Mahallede nargile dükkanı olan diğer esnaf:

“Türk bizim mağazalarımızı korudu. Diğer gençler kıskançlıktan dolayı bizim mağazalarımızı yağmaladılar. Biz polisleri gördüğümüzde endişemiz biraz azaldı. Bize kimse yanaşmadı ondan sonra. Benim üç mağazam var. 7 yıldır Türkiye’de yaşıyoruz. Kötülük görmedik, iyilik gördük. Sosyal medyadaki paylaşımlardan haberim var. Hepsi sadece söylemdir, yalandır. Türkiye’de nasıl kötü insanlar varsa elbette Suriyelilerde de kötü insanlar vardır. Bizler de bu kötü insanlardan rahatsızız. Tek kalan bekar erkeklerden sorunlar çıkarıyor. Bu gençlerle en çok devletin ilgilenmesi gerekiyor. Kontrol etmesi gerekiyor. Herkese rahatsızlık veriyorlar. Bu durumların düzelmesini temenni ediyoruz.”

Kasap işleten başka bir esnaf:

“Benim dükkanım zarar görmedi. Biz erken kapatıyoruz ama başka dükkanlar çok zarar gördü. ‘Tecavüz ettiler’ denildi. Bu yalandır. Hep ortalığı karıştırmak istiyorlar. Fitnedir bu. Saldırıları yapanlar başka mahalleden gelenlerdir. İkitelli’den değiller. Otobüsle gelmişler. Bunlar parayla gelmişler. Bazı insanlar Arapça tabela istemiyorlar. Kur’an Arapçadır, nasıl sevmezler. Biz müşterilerimiz hep Arap. Türkler ve Kürtler de geliyor ama çoğunluk Arap. Bu dükkanları yağmalamalarının nedeni ırkçılıktır.”
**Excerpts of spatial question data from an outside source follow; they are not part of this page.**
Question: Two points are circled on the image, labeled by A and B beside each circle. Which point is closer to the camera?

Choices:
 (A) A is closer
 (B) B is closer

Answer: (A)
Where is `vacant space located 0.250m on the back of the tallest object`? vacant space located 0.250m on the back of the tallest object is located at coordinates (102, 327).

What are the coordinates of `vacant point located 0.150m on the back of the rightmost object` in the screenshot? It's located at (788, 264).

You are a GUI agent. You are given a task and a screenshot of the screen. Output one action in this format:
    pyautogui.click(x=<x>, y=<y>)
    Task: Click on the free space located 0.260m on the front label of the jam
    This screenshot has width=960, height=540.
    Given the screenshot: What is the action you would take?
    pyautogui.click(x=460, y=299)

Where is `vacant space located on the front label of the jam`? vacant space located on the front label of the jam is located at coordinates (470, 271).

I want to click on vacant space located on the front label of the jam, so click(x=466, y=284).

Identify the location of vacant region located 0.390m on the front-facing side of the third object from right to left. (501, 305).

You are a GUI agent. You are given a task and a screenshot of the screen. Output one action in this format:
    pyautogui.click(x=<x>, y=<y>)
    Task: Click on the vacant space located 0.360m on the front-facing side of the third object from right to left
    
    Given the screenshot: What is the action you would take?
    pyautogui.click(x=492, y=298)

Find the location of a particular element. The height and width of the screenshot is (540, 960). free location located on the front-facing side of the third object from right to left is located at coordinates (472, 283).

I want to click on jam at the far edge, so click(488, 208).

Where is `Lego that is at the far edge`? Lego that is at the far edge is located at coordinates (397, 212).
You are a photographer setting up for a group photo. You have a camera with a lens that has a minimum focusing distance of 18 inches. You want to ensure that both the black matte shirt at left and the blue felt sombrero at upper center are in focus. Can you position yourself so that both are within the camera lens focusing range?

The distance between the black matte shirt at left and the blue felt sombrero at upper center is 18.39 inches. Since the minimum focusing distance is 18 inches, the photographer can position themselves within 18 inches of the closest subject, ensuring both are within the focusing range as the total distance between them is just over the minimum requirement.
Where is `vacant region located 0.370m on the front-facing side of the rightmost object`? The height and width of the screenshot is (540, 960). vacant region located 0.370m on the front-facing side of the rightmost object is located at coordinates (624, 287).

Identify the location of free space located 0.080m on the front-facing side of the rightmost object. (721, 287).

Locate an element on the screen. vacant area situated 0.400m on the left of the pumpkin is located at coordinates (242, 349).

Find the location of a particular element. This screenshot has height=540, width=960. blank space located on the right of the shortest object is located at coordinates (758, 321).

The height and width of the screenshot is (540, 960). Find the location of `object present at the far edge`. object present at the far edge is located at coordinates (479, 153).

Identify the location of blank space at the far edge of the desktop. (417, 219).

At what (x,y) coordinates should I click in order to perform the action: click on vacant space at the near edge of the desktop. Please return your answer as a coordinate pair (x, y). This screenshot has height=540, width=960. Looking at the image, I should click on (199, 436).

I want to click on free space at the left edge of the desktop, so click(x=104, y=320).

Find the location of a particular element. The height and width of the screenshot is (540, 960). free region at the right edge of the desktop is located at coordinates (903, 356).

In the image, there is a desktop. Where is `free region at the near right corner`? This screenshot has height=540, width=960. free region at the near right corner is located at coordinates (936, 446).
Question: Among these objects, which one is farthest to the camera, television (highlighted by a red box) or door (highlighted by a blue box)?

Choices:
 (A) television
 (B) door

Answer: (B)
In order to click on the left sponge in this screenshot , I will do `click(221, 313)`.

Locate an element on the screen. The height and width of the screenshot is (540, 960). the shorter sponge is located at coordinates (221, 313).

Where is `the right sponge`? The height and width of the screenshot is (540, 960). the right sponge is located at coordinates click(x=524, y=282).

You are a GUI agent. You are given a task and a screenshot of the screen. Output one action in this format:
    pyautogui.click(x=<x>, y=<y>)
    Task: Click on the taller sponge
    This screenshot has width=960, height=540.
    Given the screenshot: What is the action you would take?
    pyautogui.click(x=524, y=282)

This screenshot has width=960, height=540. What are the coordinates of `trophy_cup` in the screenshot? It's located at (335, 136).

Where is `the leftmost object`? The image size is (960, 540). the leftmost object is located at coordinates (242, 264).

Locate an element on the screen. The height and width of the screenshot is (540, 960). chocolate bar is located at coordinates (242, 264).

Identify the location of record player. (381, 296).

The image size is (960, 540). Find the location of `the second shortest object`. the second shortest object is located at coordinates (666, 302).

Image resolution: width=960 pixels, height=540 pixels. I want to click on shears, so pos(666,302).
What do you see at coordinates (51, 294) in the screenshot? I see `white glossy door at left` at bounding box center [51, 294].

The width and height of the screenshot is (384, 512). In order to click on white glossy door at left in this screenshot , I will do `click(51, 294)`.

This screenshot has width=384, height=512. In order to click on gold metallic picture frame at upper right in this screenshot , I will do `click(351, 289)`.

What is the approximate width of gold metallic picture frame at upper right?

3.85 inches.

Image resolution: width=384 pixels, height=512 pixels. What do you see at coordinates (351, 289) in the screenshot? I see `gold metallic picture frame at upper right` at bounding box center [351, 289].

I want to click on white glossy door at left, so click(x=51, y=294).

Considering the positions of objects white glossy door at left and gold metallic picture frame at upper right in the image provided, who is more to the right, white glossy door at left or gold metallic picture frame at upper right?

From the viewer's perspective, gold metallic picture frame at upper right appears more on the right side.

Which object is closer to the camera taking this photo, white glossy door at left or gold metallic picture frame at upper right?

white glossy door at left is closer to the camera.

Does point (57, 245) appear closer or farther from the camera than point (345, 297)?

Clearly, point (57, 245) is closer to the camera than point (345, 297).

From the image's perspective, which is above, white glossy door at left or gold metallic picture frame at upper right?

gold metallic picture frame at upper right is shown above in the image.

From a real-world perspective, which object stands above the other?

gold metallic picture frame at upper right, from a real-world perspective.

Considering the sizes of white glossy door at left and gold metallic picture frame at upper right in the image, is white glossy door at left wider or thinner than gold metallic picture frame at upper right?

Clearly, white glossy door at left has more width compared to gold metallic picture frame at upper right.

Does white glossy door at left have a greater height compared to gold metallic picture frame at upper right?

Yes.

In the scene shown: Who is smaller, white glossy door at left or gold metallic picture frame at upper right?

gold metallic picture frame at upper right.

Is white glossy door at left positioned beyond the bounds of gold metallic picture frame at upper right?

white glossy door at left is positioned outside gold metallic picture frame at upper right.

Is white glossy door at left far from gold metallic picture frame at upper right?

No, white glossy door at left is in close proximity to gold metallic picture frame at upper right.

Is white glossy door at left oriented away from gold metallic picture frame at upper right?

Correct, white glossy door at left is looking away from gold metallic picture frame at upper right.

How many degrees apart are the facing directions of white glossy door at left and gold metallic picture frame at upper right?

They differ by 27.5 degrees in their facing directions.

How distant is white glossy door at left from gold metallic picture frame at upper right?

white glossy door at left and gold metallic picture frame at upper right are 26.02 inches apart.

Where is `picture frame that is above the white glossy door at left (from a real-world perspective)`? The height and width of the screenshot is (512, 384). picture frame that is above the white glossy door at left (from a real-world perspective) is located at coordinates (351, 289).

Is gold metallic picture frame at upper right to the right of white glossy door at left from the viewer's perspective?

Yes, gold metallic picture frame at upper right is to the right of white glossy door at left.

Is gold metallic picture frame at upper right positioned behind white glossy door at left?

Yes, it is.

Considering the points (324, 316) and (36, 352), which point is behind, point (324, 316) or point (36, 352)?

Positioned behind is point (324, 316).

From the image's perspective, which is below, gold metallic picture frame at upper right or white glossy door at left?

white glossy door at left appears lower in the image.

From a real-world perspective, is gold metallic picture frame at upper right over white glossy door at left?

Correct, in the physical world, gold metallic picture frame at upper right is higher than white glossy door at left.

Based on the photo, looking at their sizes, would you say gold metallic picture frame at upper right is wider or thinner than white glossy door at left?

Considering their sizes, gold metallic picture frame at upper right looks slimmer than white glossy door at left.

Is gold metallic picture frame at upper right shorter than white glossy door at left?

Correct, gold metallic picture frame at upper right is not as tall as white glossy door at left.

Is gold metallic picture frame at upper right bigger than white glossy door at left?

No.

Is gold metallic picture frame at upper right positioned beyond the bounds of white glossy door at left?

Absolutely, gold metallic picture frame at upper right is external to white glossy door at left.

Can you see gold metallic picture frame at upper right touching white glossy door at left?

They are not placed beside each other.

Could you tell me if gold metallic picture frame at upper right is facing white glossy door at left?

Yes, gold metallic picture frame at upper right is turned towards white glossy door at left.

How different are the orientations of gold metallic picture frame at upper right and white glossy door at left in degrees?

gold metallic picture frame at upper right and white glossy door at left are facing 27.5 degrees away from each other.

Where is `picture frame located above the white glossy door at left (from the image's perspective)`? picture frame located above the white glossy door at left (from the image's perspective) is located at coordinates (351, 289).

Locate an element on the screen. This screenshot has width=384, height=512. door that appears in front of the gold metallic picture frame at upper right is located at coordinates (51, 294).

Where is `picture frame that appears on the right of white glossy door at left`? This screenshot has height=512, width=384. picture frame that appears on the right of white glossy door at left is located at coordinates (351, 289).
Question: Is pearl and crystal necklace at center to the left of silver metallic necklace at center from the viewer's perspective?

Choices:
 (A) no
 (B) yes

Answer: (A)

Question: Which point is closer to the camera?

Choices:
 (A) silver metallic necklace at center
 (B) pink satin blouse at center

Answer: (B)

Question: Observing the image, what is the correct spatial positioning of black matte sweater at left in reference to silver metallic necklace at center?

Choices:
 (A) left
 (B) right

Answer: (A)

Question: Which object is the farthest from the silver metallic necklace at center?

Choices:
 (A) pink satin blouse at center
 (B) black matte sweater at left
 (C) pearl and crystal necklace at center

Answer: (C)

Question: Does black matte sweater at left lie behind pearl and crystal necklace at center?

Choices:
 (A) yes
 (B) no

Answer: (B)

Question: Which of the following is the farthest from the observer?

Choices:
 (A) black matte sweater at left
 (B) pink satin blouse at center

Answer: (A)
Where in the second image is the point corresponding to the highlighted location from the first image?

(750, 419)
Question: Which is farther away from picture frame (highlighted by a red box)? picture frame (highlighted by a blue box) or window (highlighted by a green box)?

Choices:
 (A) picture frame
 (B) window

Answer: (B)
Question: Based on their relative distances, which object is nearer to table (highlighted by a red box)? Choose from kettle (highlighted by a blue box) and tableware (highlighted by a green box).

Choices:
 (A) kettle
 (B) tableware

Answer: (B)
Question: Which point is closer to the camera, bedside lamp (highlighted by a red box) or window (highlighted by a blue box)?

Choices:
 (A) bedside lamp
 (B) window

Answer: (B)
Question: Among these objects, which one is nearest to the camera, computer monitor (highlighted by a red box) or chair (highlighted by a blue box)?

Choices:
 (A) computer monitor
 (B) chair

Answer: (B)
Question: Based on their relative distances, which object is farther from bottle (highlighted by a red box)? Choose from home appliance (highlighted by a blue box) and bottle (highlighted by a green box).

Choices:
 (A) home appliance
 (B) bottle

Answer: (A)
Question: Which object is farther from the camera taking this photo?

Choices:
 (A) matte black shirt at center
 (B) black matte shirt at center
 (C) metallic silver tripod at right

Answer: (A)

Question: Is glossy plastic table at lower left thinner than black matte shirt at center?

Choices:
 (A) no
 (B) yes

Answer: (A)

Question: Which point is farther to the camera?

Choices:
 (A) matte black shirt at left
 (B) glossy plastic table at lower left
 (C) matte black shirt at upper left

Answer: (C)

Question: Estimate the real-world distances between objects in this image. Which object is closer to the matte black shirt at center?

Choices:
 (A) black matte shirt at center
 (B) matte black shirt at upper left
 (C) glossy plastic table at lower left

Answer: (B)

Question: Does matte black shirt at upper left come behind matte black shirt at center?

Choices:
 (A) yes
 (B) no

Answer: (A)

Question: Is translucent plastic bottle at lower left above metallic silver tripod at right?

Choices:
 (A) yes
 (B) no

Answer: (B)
Bakkal dükkanı olan Halepli Esnaf:

“Olay yaşanmadan yarım saat önce oturuyorduk dükkanda. Millet birden toplanmaya başladı. Bir Suriyelinin, çocuğa tecavüz edildiğini söylüyorlardı. Apar topar dükkanımı kapattım. Yarım saat geçmeden dükkanları yağmalayama başladılar. Karakolun yanında 3 bin kişiye yakın insan toplandı. Biz savaştan çıktık geldik buraya. Böyle olaylar yapmaya cesaret bile edemeyiz. Ekmeğimize, evimize, güvenliğimize bakıyoruz. 4 ay önce Kanarya’da böyle bir olay oldu ve sonucunda olayı yapanın bir Pakistanlı olduğu ortaya çıktı. (Ne olursa olsun) ‘Suriyeliler yaptı’ diyorlar. Burada bir gurup insan saldırırken bir gurup insan da bizi korudu. Biz Esad’dan kaçtık. Yine olaylarla mı karşılaşacağız? Türkiye’de Suriyeliler ve Türkiyeliler arasında bir çatışma olsun istemiyorum.”

aralarında dolaştığımızda, bir çok Suriyeli esnafın dükkanına Türk bayrağı astığı dikkat çeken durumlardan birisi oldu. Bir çoğunda ise artık bir tabela yok. Kepenkleri kapatılmış, açık olup olmadığı belli olmayan dükkan sahiplerinin bir çoğu da konuşmak istemedi. Türkiyeli esnaflar ise olayın “normal” olduğunu savunuyor.